# Marriott's Kauai Murphy Bed



## micromacguy (Nov 10, 2007)

Has anyone experienced the new Murphy Beds at the Marriott Kauai Beach Club?  I hear they are dramatically better than the old pull out sleeper sofa, but would like first hand experience feedback.  Thanks.


----------



## nspils (Nov 10, 2007)

We were there a month ago. The Murphy bed was very comfortable ... we thought it was more comfortable than the bed in the master bedroom. The owners we spoke to who had experienced the old sofa beds were very pleased.


----------



## Avery (Nov 11, 2007)

Murphy bed was awesome.
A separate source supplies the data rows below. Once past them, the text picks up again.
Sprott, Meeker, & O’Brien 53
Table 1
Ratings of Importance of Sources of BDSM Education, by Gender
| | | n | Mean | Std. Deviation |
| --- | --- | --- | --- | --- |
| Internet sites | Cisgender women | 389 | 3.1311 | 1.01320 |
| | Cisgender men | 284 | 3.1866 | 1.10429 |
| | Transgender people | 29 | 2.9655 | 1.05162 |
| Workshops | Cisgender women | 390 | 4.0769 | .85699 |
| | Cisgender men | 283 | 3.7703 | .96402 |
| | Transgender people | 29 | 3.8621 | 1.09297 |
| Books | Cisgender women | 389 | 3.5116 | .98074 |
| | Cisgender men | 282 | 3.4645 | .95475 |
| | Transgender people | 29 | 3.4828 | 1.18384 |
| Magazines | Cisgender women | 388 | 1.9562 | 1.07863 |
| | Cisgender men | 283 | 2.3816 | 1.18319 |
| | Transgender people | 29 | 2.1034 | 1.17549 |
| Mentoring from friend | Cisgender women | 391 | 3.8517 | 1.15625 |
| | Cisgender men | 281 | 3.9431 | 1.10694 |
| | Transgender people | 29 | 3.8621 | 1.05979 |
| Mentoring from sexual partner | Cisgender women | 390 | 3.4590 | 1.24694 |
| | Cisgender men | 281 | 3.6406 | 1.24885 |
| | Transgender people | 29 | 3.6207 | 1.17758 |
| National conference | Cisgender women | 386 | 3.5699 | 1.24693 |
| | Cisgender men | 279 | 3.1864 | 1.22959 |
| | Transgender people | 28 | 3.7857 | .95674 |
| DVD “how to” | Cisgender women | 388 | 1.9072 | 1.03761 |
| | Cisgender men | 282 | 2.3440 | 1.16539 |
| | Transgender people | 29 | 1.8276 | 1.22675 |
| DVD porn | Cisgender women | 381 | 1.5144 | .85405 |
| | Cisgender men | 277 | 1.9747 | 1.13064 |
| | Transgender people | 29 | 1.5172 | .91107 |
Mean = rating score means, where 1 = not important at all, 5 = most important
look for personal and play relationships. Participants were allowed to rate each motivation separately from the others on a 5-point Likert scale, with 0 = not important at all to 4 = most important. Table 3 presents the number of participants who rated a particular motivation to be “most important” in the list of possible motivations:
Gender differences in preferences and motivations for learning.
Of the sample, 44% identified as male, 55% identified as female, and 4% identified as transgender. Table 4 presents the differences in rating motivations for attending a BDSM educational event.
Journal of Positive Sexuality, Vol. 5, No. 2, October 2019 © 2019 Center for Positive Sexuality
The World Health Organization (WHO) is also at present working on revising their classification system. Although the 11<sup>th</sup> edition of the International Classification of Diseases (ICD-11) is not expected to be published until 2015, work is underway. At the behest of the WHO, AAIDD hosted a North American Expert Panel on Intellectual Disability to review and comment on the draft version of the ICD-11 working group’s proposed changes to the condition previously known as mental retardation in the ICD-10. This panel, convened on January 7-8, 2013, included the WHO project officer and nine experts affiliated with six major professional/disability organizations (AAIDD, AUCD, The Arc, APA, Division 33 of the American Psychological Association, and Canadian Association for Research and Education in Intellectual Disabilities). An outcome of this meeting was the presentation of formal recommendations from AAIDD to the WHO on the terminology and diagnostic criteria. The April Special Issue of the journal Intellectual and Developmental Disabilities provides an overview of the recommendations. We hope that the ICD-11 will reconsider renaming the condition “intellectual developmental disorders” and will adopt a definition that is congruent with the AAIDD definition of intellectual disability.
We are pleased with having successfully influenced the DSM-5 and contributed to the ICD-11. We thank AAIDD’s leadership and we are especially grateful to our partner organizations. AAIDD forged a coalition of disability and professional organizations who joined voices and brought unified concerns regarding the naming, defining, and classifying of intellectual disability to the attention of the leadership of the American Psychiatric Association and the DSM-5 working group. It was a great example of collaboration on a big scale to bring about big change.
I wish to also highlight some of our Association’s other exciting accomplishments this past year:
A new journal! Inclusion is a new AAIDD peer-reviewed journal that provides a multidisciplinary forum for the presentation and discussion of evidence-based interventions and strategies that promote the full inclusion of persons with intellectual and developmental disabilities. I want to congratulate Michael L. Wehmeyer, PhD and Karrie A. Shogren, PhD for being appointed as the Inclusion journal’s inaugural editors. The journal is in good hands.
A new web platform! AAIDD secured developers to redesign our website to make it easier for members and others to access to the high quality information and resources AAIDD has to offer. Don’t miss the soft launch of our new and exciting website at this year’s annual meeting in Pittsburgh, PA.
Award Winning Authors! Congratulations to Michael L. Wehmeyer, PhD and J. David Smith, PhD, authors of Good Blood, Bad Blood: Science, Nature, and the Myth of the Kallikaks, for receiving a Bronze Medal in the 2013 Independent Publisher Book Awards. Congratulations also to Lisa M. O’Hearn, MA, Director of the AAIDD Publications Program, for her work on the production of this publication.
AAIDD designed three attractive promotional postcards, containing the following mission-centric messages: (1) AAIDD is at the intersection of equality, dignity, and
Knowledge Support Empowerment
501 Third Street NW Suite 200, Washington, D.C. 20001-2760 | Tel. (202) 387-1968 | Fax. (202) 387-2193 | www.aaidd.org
Very tight space in the living room (and I got quite the bruise on my thigh from the dining table to prove it), but it was super comfy.


----------



## Bee (Nov 11, 2007)

What size is the Murphy bed?

Thanks,

Sandy


----------



## Fletcher921 (Nov 11, 2007)

Finally!  I have never figured out why the Murphy bed isn't more widely used in timeshares.  They are SO MUCH MORE COMFORTABLE than those hideous sofa-beds.


----------



## Avery (Nov 12, 2007)

Bee said:


> What size is the Murphy bed?
> 
> Thanks,
> 
> Sandy



Not sure if it was a Queen or King, but I think it was a Queen


----------



## KauaiMark (Nov 14, 2007)

*Murphy Bed video*



micromacguy said:


> Has anyone experienced the new Murphy Beds at the Marriott Kauai Beach Club?  I hear they are dramatically better than the old pull out sleeper sofa, but would like first hand experience feedback.  Thanks.



Unlike the old sofa bed, our guests thought it was great

here's a video it in operation (going up/down...not sleeping) last July: Murphy Bed video

Our guests liked it very much.


----------